▸ Activity
From the entries, filter out every line that lacks "bouquetin" and copy the rest.

▸ Supplied data
[Start of Attachment]

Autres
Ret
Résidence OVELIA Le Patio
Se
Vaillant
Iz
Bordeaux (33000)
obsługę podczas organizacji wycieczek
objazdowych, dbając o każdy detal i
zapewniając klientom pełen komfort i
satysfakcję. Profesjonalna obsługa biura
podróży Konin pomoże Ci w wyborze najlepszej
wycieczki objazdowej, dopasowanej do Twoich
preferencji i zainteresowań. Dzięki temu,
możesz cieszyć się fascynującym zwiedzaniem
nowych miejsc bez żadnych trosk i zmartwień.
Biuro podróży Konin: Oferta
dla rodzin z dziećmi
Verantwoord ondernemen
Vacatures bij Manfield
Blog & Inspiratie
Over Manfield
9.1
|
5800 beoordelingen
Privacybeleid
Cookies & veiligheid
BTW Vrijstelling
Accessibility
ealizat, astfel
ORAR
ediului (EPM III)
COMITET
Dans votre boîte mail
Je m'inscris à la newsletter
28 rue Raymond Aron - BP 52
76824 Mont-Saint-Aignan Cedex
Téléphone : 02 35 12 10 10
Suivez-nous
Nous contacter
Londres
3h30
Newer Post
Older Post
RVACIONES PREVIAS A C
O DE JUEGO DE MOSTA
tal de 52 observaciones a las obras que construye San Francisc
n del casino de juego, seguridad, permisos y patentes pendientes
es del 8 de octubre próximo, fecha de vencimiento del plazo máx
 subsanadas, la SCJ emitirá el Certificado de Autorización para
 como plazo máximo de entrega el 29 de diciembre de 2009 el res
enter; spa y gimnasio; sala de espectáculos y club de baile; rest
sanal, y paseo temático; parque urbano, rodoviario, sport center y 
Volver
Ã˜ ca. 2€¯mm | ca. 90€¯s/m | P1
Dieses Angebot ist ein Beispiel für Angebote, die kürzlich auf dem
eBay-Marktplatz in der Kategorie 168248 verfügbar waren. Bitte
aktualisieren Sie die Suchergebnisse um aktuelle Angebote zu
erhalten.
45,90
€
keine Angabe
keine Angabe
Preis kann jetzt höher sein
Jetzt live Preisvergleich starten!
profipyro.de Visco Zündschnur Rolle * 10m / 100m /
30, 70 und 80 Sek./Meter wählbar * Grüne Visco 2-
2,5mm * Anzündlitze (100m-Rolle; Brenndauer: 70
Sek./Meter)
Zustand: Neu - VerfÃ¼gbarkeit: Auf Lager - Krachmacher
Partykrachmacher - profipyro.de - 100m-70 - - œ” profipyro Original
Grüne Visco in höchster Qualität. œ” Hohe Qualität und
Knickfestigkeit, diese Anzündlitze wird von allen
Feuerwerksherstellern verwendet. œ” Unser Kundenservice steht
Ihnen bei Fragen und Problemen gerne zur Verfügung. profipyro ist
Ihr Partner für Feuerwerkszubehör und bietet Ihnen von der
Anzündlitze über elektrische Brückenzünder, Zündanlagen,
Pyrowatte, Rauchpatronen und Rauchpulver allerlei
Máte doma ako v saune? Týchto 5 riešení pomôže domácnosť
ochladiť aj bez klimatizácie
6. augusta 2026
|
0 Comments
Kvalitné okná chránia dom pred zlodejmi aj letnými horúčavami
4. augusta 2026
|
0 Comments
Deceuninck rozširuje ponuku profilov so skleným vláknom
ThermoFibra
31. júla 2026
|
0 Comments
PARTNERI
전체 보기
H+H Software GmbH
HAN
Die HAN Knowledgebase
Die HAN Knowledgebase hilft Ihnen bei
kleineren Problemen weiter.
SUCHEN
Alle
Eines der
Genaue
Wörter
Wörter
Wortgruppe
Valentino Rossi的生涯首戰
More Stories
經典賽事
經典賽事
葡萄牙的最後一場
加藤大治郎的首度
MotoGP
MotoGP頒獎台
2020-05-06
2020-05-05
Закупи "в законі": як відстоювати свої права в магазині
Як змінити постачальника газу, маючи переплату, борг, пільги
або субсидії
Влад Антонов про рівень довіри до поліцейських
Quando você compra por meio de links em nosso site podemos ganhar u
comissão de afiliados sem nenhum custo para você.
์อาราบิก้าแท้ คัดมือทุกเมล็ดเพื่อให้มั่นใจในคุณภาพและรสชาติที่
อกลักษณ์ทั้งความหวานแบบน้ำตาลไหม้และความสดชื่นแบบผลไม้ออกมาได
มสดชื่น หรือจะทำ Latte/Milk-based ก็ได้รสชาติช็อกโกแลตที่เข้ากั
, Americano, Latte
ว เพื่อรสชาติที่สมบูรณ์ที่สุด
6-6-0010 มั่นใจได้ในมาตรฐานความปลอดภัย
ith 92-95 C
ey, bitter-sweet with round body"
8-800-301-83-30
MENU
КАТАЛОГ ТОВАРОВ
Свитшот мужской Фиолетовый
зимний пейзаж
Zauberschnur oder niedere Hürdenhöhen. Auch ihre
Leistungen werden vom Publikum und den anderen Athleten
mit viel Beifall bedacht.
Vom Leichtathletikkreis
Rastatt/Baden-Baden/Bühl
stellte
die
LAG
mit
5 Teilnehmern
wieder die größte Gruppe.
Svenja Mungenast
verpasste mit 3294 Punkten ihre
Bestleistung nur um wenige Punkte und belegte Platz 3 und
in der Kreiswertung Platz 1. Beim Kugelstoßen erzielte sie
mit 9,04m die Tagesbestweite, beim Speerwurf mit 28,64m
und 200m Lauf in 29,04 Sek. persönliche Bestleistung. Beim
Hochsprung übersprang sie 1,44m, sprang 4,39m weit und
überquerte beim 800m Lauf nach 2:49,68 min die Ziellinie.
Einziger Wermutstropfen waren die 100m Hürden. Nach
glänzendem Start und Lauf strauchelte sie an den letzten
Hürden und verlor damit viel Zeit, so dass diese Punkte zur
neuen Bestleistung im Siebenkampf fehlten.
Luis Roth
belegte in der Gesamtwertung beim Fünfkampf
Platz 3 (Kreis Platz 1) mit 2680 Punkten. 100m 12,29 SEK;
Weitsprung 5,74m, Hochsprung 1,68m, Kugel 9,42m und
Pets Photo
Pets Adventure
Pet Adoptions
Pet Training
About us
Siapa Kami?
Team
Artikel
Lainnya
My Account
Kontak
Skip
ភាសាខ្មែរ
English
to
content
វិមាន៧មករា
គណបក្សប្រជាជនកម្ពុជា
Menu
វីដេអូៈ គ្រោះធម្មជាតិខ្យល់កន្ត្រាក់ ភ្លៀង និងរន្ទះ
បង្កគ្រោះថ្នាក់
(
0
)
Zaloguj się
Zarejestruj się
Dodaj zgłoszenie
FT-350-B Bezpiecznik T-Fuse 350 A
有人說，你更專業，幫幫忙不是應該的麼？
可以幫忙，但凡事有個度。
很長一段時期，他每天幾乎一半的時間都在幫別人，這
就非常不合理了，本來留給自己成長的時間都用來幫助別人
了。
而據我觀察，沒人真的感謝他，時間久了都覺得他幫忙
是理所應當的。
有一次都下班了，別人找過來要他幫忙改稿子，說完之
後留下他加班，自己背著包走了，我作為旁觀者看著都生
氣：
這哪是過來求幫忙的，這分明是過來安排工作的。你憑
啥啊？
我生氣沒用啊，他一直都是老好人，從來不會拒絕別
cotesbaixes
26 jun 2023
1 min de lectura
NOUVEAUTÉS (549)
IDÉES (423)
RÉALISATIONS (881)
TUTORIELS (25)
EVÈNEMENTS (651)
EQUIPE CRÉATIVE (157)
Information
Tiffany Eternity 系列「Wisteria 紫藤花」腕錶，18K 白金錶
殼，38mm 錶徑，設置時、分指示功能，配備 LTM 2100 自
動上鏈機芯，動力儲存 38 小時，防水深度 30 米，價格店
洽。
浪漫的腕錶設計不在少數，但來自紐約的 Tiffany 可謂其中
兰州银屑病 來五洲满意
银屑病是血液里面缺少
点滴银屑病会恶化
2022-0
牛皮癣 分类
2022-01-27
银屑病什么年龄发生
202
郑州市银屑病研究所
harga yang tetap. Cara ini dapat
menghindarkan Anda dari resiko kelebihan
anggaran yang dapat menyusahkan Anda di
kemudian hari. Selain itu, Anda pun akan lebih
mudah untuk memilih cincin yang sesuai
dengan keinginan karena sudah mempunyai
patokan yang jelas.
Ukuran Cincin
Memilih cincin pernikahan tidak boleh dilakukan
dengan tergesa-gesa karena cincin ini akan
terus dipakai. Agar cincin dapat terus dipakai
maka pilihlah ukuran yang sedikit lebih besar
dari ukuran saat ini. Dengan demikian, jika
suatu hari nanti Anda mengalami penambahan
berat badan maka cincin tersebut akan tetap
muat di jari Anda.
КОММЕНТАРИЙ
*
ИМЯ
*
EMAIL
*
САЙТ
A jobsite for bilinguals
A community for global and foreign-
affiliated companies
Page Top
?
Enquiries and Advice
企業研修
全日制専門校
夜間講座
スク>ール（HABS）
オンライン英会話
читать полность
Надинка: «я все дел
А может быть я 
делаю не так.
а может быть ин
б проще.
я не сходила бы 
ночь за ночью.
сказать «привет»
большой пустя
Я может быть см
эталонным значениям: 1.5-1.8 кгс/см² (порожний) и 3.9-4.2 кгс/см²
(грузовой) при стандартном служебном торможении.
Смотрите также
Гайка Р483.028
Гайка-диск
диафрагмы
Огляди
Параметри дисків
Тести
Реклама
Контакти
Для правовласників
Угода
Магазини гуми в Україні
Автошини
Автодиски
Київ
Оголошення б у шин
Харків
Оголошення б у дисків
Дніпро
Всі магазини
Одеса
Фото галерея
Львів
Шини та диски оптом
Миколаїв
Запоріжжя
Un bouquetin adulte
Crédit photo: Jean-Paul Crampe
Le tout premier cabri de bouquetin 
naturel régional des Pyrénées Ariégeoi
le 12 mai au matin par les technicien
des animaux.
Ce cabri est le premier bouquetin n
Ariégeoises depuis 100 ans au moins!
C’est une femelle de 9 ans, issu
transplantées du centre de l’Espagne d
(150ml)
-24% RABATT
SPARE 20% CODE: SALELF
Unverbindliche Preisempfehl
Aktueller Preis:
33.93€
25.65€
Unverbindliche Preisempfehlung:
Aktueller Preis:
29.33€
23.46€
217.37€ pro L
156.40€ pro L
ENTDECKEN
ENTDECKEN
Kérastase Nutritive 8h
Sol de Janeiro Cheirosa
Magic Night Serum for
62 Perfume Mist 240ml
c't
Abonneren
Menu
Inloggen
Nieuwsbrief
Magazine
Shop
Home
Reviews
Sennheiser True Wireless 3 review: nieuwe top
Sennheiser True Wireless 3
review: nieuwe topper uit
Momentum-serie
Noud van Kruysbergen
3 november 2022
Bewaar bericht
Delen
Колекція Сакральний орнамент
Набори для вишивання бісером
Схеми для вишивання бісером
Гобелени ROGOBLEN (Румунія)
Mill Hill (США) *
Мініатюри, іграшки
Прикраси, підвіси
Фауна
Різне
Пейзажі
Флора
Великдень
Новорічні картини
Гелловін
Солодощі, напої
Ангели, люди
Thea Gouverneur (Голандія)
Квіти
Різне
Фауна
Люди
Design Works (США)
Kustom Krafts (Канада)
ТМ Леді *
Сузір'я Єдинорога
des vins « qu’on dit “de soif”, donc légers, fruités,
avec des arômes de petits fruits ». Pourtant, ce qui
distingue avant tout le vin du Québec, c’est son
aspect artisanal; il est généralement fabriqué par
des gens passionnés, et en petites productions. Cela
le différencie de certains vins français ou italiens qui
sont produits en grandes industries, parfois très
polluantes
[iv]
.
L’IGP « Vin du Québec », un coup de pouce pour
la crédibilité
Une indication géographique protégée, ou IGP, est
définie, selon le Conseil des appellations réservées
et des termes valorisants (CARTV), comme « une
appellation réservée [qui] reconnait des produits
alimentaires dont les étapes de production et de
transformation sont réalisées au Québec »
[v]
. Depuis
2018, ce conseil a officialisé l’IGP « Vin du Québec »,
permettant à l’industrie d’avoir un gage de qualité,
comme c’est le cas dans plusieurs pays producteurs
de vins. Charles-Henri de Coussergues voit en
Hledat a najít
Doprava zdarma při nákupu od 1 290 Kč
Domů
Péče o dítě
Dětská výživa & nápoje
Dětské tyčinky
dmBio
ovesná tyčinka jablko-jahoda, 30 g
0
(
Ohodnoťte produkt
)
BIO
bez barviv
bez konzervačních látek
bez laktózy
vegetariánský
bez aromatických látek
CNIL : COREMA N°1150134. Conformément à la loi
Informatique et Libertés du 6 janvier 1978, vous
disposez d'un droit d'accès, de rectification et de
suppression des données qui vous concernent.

[End of Attachment]

▸ Output
Un bouquetin adulte
Le tout premier cabri de bouquetin 
Ce cabri est le premier bouquetin n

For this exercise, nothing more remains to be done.